When a knowledge holder is dying, severely injured, or planning to leave the community:

  1. Immediately assign a documenter to record everything the person knows
  2. Prioritize — start with knowledge held by no one else
  3. Use structured interviews — go through their skills systematically, not randomly
  4. Record demonstrations if the person can still perform (have multiple observers take notes independently, then combine)
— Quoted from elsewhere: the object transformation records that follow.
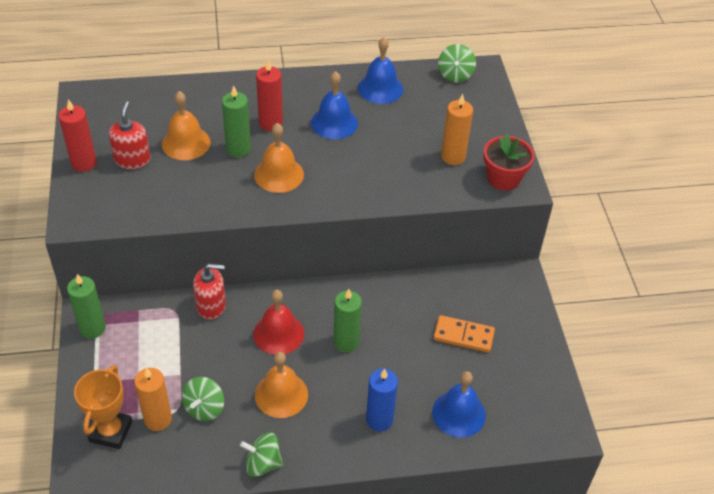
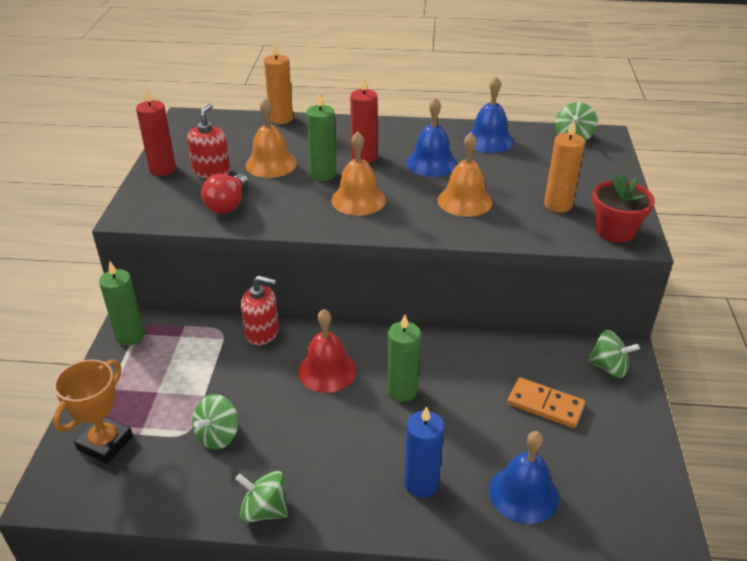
camera: 15 degrees right, 10 degrees down
(158, 419) = (162, 438): orange candle -> orange candle (281, 119)
(161, 196) = (228, 205): none -> red light bulb
(281, 394) = (310, 435): orange bell -> orange bell (465, 201)
(509, 293) = (609, 367): none -> green spinning top

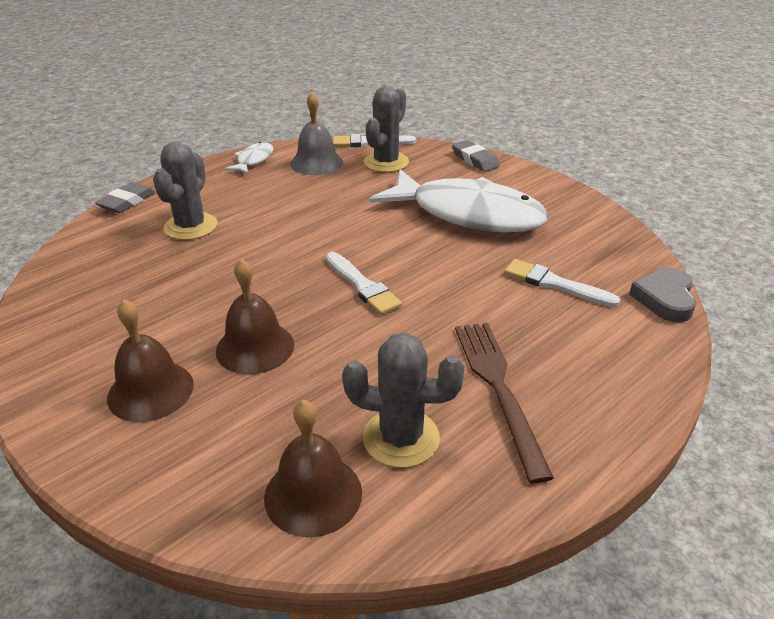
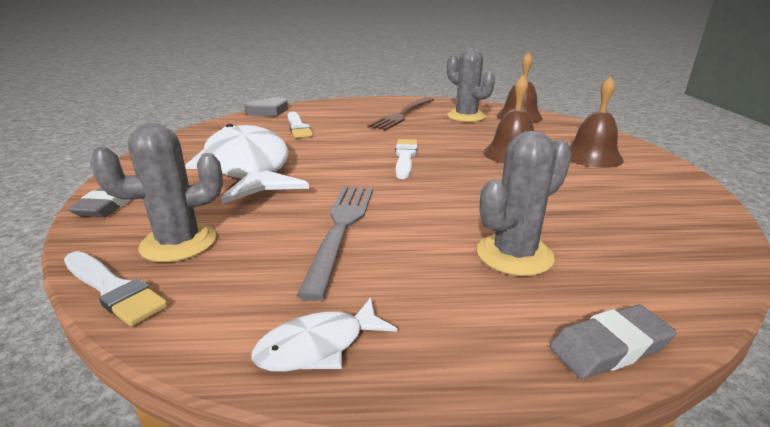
camera: 140 degrees left, 10 degrees down
(314, 201) = (341, 229): none -> grey fork
(316, 163) = (245, 286): grey bell -> none

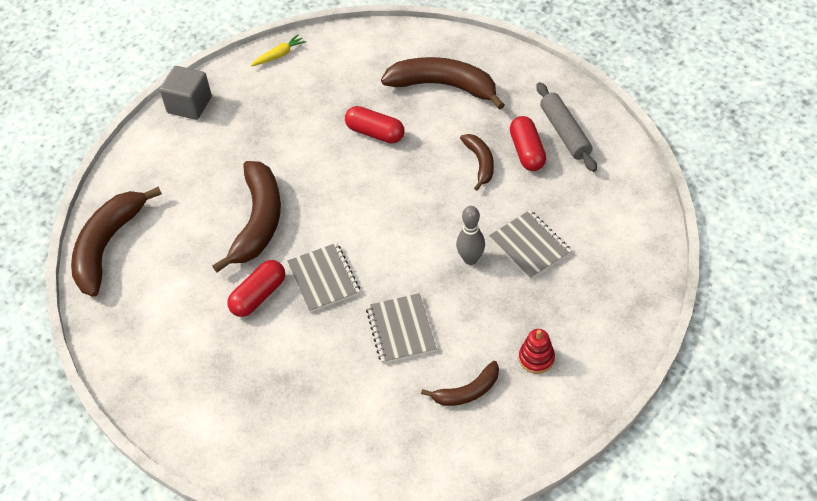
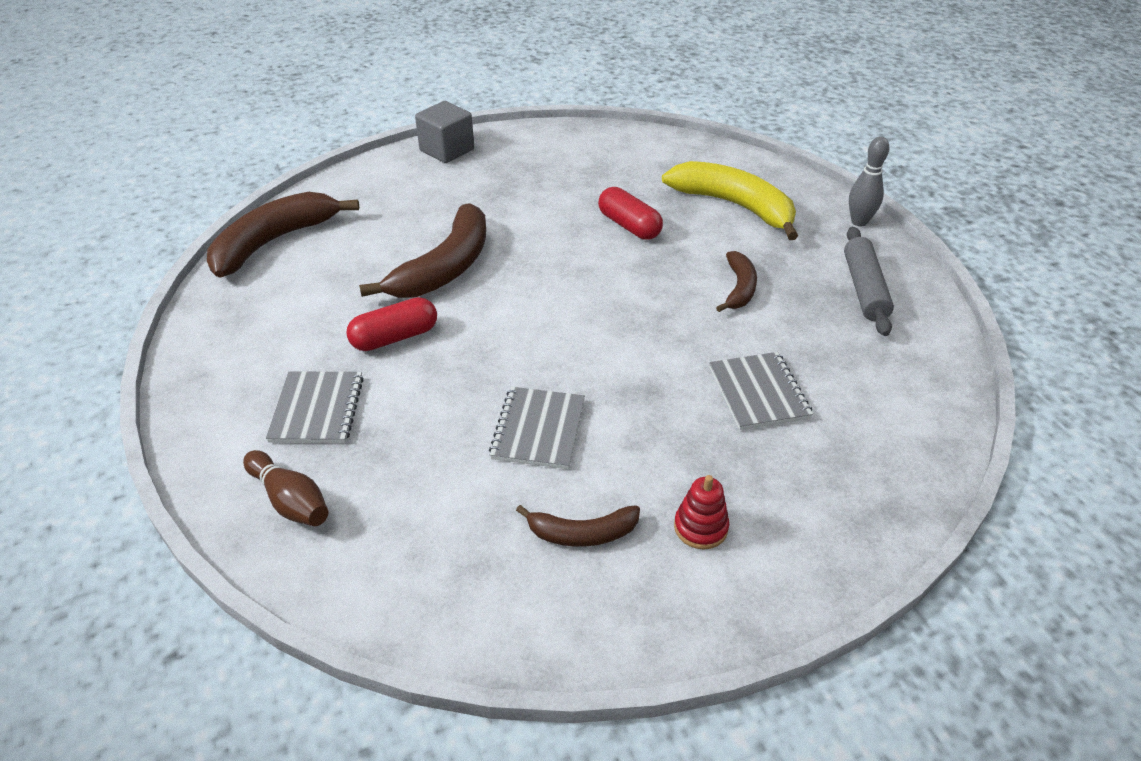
camera: 20 degrees right, 10 degrees down
(268, 445) = (290, 500): none -> brown bowling pin
(279, 55) = (567, 134): yellow carrot -> none
(323, 279) = (480, 345): grey notebook -> grey notebook (317, 409)
(443, 86) = (734, 206): brown banana -> yellow banana
(470, 259) = (672, 382): grey bowling pin -> grey bowling pin (859, 222)
(527, 151) = (805, 294): red capsule -> none

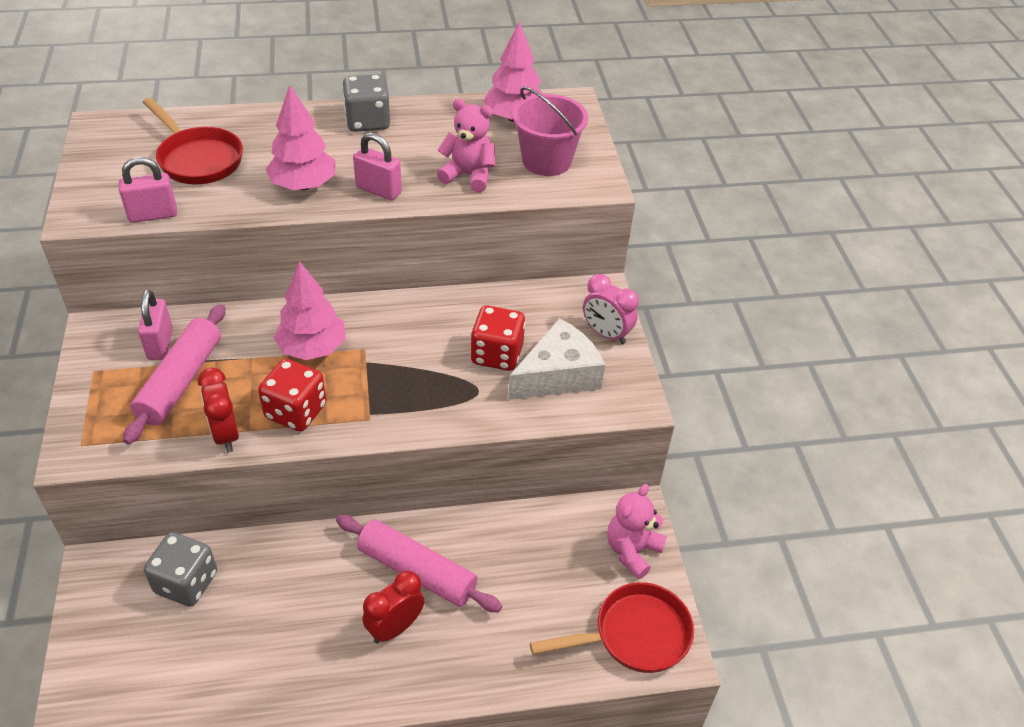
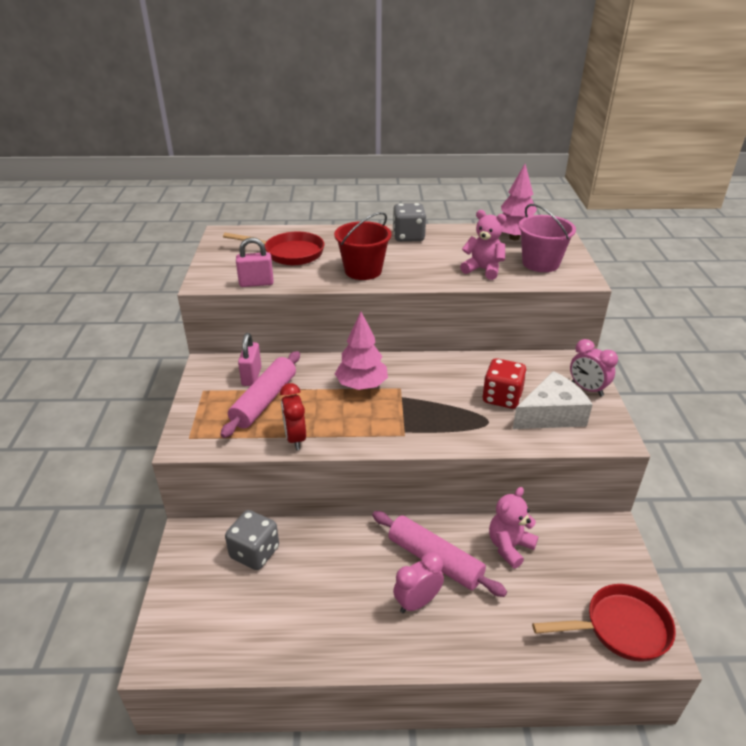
camera: 10 degrees right, 10 degrees down
(198, 159) = (289, 253): red pan -> red pan turned 45 degrees counterclockwise
(296, 411) = (348, 426): red dice -> none
(303, 185) = (363, 270): pink tree -> red bucket
(378, 190) = (417, 275): pink padlock -> none
(395, 627) = (417, 602): red clock -> pink clock
(632, 551) = (612, 560): pink teddy bear -> pink teddy bear (509, 546)

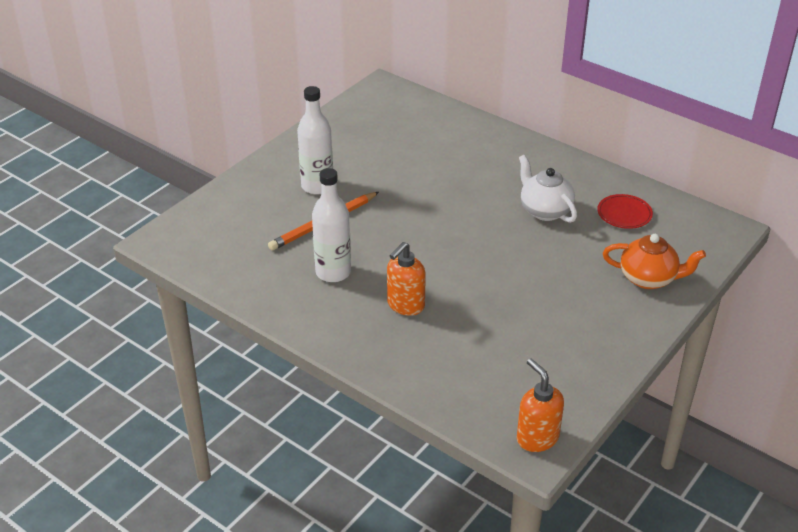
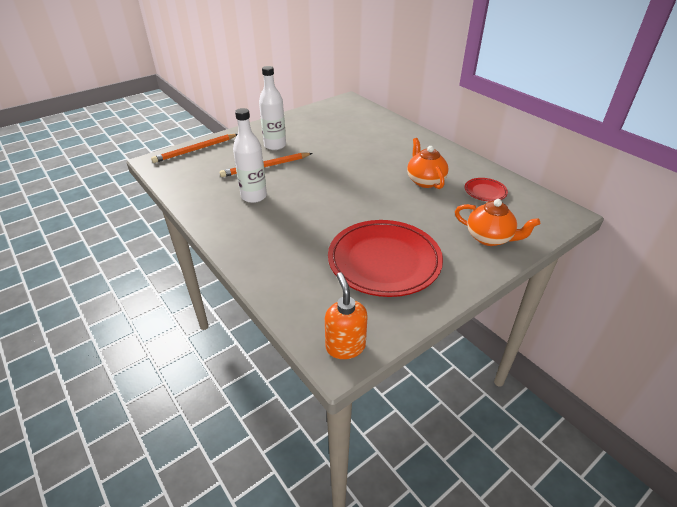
camera: 15 degrees right, 0 degrees up
(206, 212) = (195, 150): none -> orange pencil
(405, 305) = (292, 225): orange soap dispenser -> none
(538, 331) = (384, 261): none -> red plate
(545, 210) = (425, 181): white teapot -> orange teapot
  5. Have them review written documentation for accuracy before they are unable to
  6. Identify their sources — did they learn from books, other people, or experience? Their sources may contain knowledge they did not fully transmit

Knowledge preservation is the thread that connects generations. Every technique documented, every skill taught to a second person, every critical procedure carved into stone is an act of insurance against the fragility of human memory and mortality. In a rebuilding civilization, the communities that preserve knowledge systematically will advance. Those that do not will repeatedly lose hard-won capabilities and stagnate. Make preservation a daily habit, not a crisis response.